From: Pierre Neidhardt <mail@ambrevar.xyz>
To: "Ludovic Courtès" <ludo@gnu.org>
Cc: guix-devel@gnu.org, Mathieu Othacehe <othacehe@gnu.org>
Subject: Re: File search progress: database review and question on triggers
Date: Mon, 05 Oct 2020 20:53:01 +0200 [thread overview]
Message-ID: <875z7oijxu.fsf@ambrevar.xyz> (raw)
In-Reply-To: <87k0w4zw8q.fsf@gnu.org>
[-- Attachment #1: Type: text/plain, Size: 2220 bytes --]
Hi Ludo!
Ludovic Courtès <ludo@gnu.org> writes:
> Nice!
Thanks!
> Could you post a summary of what you have done, what’s left to do, and
> how you’d like to integrate it? (If you’ve already done it, my
> apologies, but you can resend a link. :-))

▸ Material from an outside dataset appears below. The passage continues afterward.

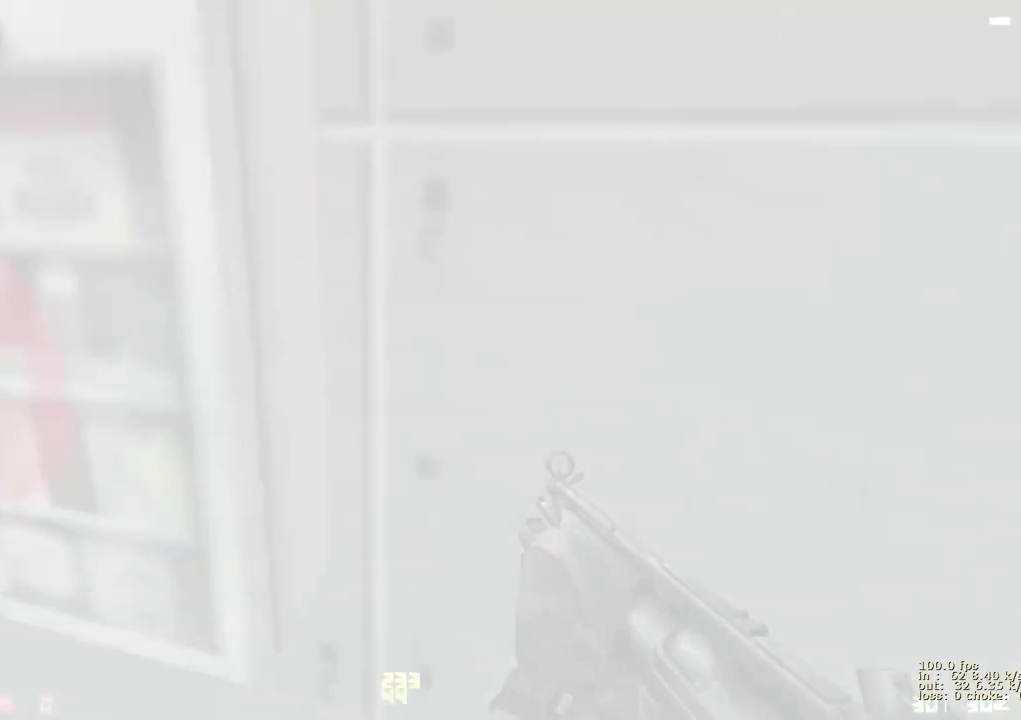
{"keys": ["w"], "events": [[50, "e", "down"], [100, "a", "down"], [100, "e", "up"], [183, "e", "down"], [283, "e", "up"], [333, "e", "down"], [383, "a", "up"], [433, "e", "up"]]}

What I've done: mostly a database benchmark.
- Textual database: slow and not lighter than SQLite. Not worth it I believe.
- SQLite without full-text search: fast, supports classic patterns
(e.g. "foo*bar") but does not support word permutations.
- SQLite with full-text search: fast, supports word permutations but
does not support suffix-matching (e.g. "bar" won't match "foobar").
Size is about the same as without full-text search.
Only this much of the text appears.